Job> Your task is to copy the records that follow exactly, minus any images.

*** Begin section ***

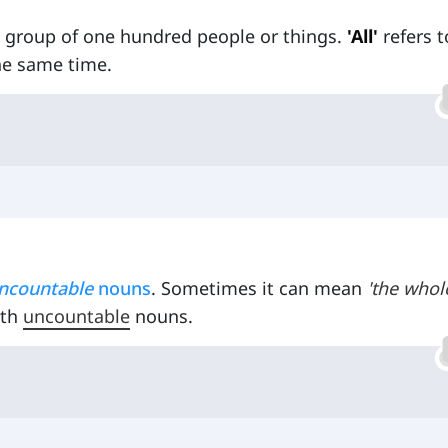
 a group of one hundred people or things.
'All'
refers t
he same time.
ncountable
nouns
. Sometimes it can mean
'the whol
ith
uncountable
nouns.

*** End section ***

Finished task>
 a group of one hundred people or things.
'All'
refers t
he same time.
ncountable
nouns
. Sometimes it can mean
'the whol
ith
uncountable
nouns.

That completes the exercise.